Plain films, CT scans, and MRI scans have been studied in the past for GvHD diagnosis. However, current data does not support their use for GvHD diagnosis. These imaging modalities may be helpful in ambiguous cases or if there is concern about other ongoing disease processes, like infections.

Other Imaging Findings

Imaging modalities have been used to diagnose GvHD, as certain radiographic features can suggest for or against a diagnosis of GvHD. However, radiographic findings are non-specific, as these can be found in various other diseases.

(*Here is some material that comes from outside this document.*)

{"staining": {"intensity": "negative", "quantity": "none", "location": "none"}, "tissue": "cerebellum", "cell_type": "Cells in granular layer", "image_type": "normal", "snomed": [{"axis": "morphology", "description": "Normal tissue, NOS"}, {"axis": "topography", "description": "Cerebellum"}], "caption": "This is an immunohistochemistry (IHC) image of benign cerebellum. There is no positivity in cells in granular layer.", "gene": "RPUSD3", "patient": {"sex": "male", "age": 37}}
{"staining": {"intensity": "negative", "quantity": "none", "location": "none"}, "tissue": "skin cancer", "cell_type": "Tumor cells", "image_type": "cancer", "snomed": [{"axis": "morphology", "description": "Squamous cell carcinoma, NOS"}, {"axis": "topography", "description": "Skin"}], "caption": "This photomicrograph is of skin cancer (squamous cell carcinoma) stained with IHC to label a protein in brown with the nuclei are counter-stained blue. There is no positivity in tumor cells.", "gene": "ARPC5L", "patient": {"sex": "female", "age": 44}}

  • Abdominal plain films (abdominal X-rays) were used in the 1980s in an attempt to diagnose GvHD. It was noted in 1988 that 95% of patients had separation of bowel loops on abdominal X-ray, suggesting wall thickening, air fluid levels, or dilatation of the small bowel.[1]
  • CT scans has been used to diagnose GvHD: radiographic features include bowel wall thickening and mucosal enhancement. Acute GvHD tends to present radiographically with moderate bowel wall thickening.[1] However, these radiographic features are also common to Clostridium difficile colitis.[1] C. difficile or CMV colitis tends to present with severe bowel wall thickening.
  • MRI can be used though this test is highly expensive and cost-ineffective relative to the diagnostic yield. MRI of the abdomen would should bowel wall thickening and mucosal enhancement with gadolinium.[1]

References

  1. 1.0 1.1 1.2 1.3 Malard F, Mohty M (2014). "New insight for the diagnosis of gastrointestinal acute graft-versus-host disease". Mediators Inflamm. 2014: 701013. doi:10.1155/2014/701013. PMC 3964897. PMID 24733964.